» **Exercise requirements**:
Return every record below exactly as written, omitting any pictures.
BEGIN Materials provided
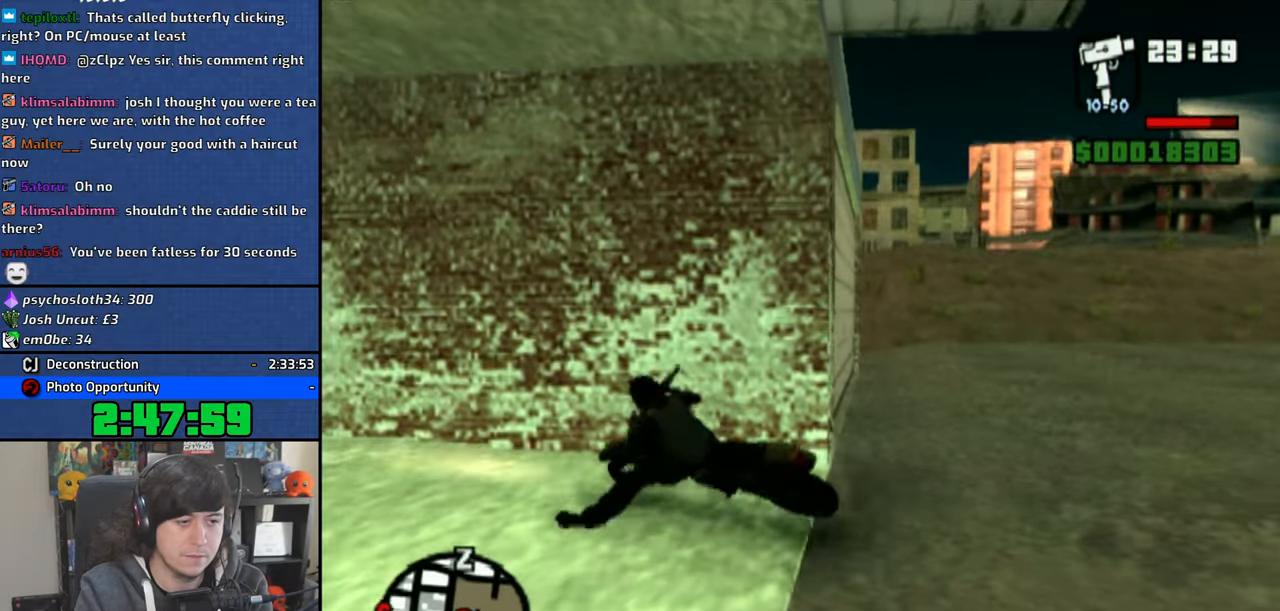
{"buttons": [], "left_stick": "center", "right_stick": "center", "events": [[183, "TRIANGLE", "up"], [250, "TRIANGLE", "down"], [316, "TRIANGLE", "up"], [333, "left_stick", "center"], [366, "TRIANGLE", "down"], [450, "TRIANGLE", "up"]]}
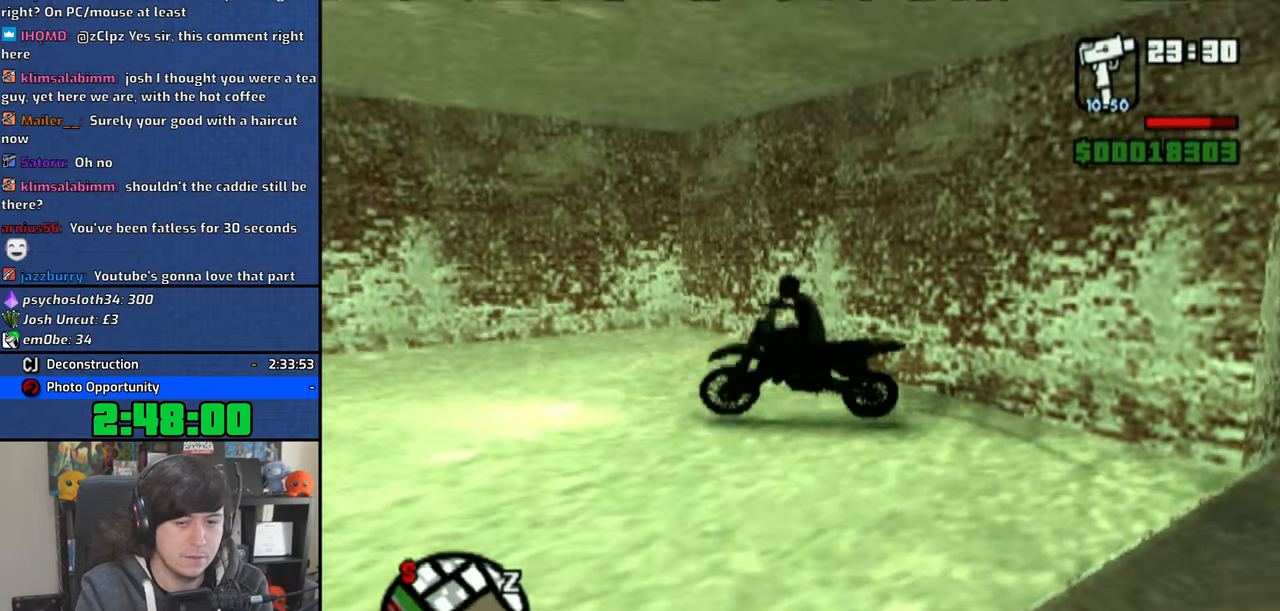
{"buttons": [], "left_stick": "down", "right_stick": "center", "events": [[16, "TRIANGLE", "down"], [100, "TRIANGLE", "up"], [300, "left_stick", "down"]]}
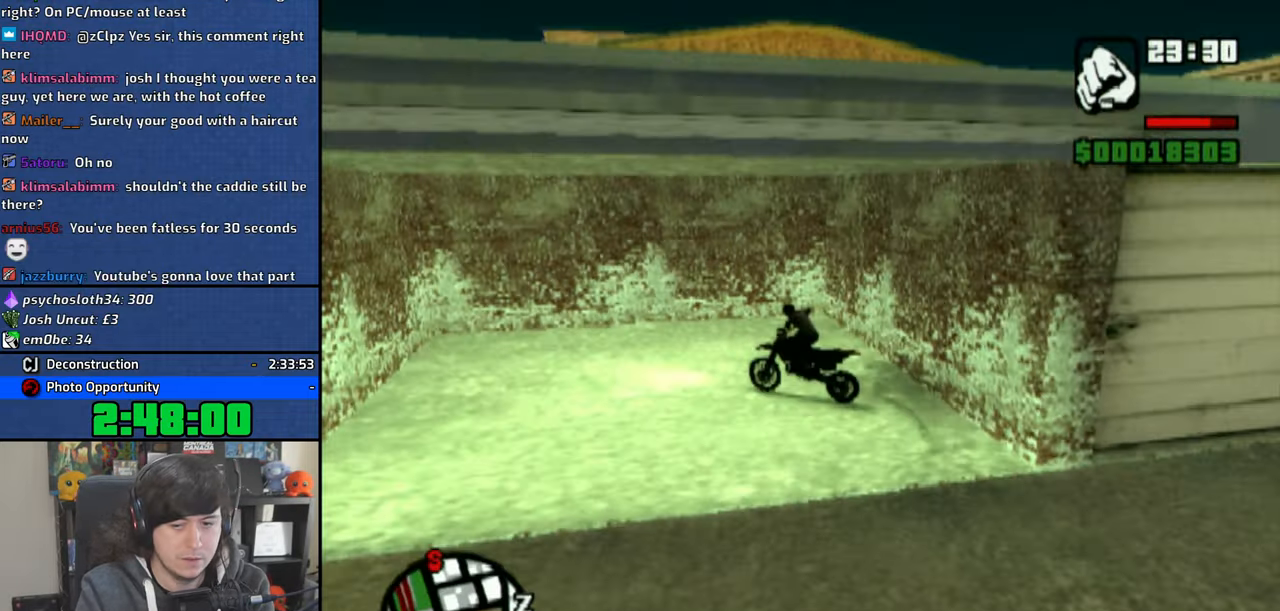
{"buttons": ["CROSS"], "left_stick": "down", "right_stick": "center", "events": [[50, "CROSS", "down"], [116, "CROSS", "up"], [183, "CROSS", "down"], [266, "CROSS", "up"], [333, "CROSS", "down"], [450, "CROSS", "up"], [500, "CROSS", "down"]]}
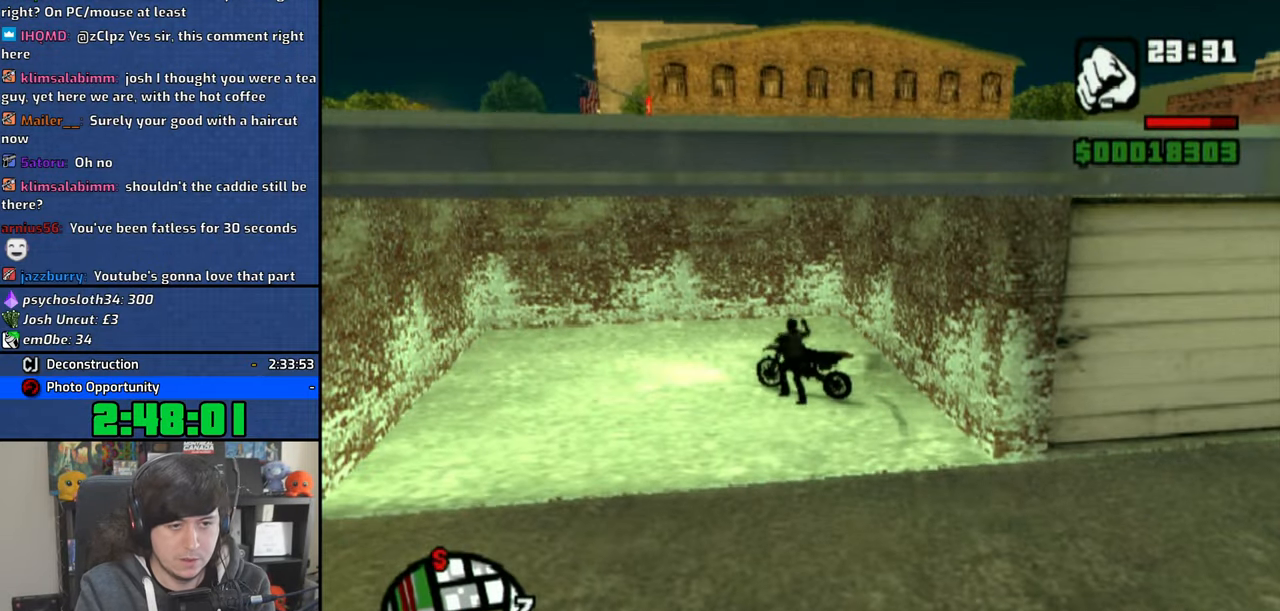
{"buttons": ["CROSS"], "left_stick": "down", "right_stick": "center", "events": [[83, "CROSS", "up"], [166, "CROSS", "down"], [266, "CROSS", "up"], [333, "CROSS", "down"], [433, "CROSS", "up"], [483, "CROSS", "down"]]}
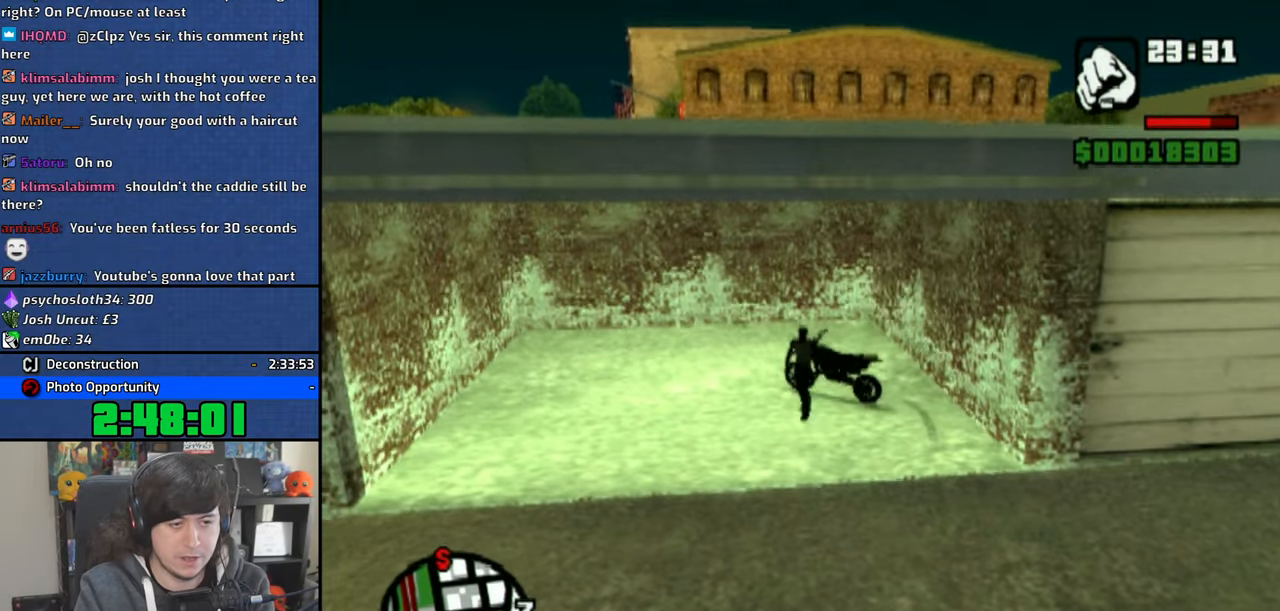
{"buttons": ["CROSS"], "left_stick": "down", "right_stick": "center", "events": [[100, "CROSS", "up"], [133, "CROSS", "down"], [233, "CROSS", "up"], [283, "CROSS", "down"], [383, "CROSS", "up"], [433, "CROSS", "down"]]}
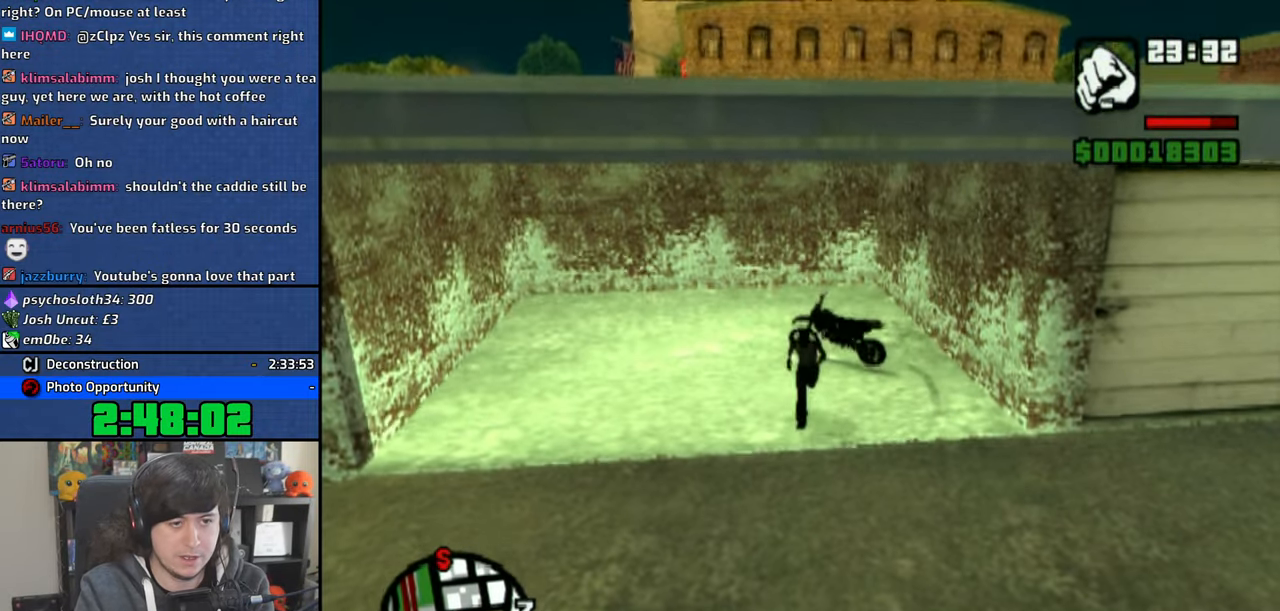
{"buttons": ["CROSS"], "left_stick": "down", "right_stick": "center", "events": [[50, "CROSS", "up"], [100, "CROSS", "down"], [216, "CROSS", "up"], [283, "CROSS", "down"], [366, "CROSS", "up"], [450, "CROSS", "down"]]}
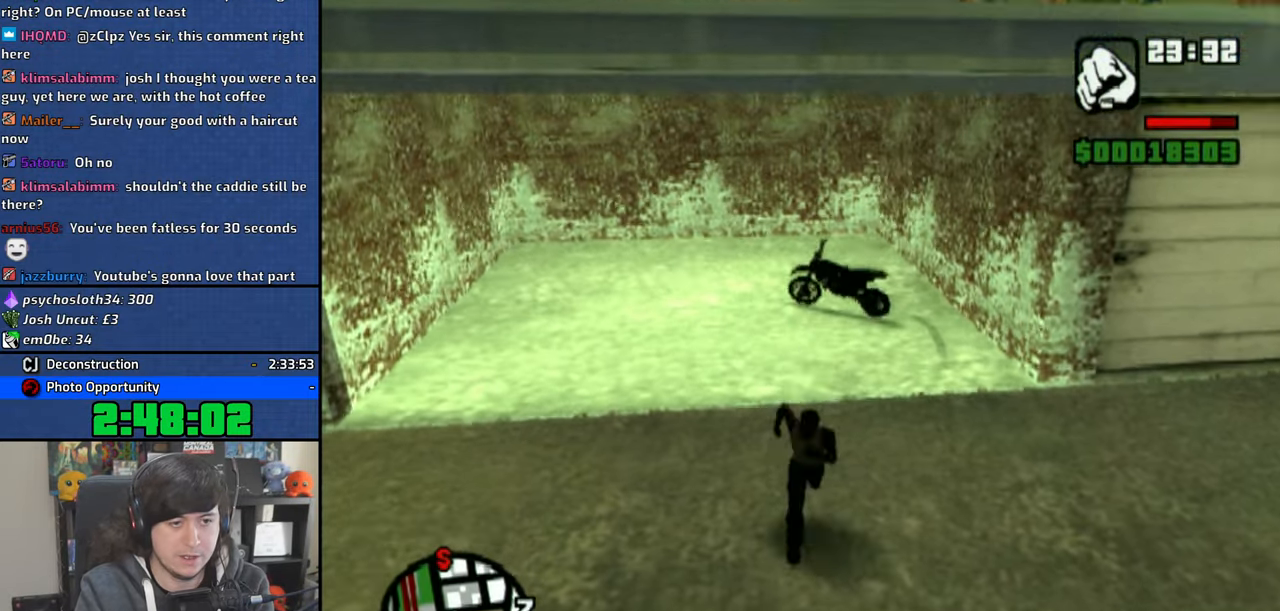
{"buttons": ["CROSS"], "left_stick": "left", "right_stick": "center", "events": [[33, "CROSS", "up"], [33, "left_stick", "down-left"], [100, "CROSS", "down"], [200, "CROSS", "up"], [266, "CROSS", "down"], [350, "left_stick", "left"], [366, "CROSS", "up"], [433, "CROSS", "down"]]}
END Materials provided
» **Your solution**:
{"buttons": [], "left_stick": "center", "right_stick": "center", "events": [[183, "TRIANGLE", "up"], [250, "TRIANGLE", "down"], [316, "TRIANGLE", "up"], [333, "left_stick", "center"], [366, "TRIANGLE", "down"], [450, "TRIANGLE", "up"]]}
{"buttons": [], "left_stick": "down", "right_stick": "center", "events": [[16, "TRIANGLE", "down"], [100, "TRIANGLE", "up"], [300, "left_stick", "down"]]}
{"buttons": ["CROSS"], "left_stick": "down", "right_stick": "center", "events": [[50, "CROSS", "down"], [116, "CROSS", "up"], [183, "CROSS", "down"], [266, "CROSS", "up"], [333, "CROSS", "down"], [450, "CROSS", "up"], [500, "CROSS", "down"]]}
{"buttons": ["CROSS"], "left_stick": "down", "right_stick": "center", "events": [[83, "CROSS", "up"], [166, "CROSS", "down"], [266, "CROSS", "up"], [333, "CROSS", "down"], [433, "CROSS", "up"], [483, "CROSS", "down"]]}
{"buttons": ["CROSS"], "left_stick": "down", "right_stick": "center", "events": [[100, "CROSS", "up"], [133, "CROSS", "down"], [233, "CROSS", "up"], [283, "CROSS", "down"], [383, "CROSS", "up"], [433, "CROSS", "down"]]}
{"buttons": ["CROSS"], "left_stick": "down", "right_stick": "center", "events": [[50, "CROSS", "up"], [100, "CROSS", "down"], [216, "CROSS", "up"], [283, "CROSS", "down"], [366, "CROSS", "up"], [450, "CROSS", "down"]]}
{"buttons": ["CROSS"], "left_stick": "left", "right_stick": "center", "events": [[33, "CROSS", "up"], [33, "left_stick", "down-left"], [100, "CROSS", "down"], [200, "CROSS", "up"], [266, "CROSS", "down"], [350, "left_stick", "left"], [366, "CROSS", "up"], [433, "CROSS", "down"]]}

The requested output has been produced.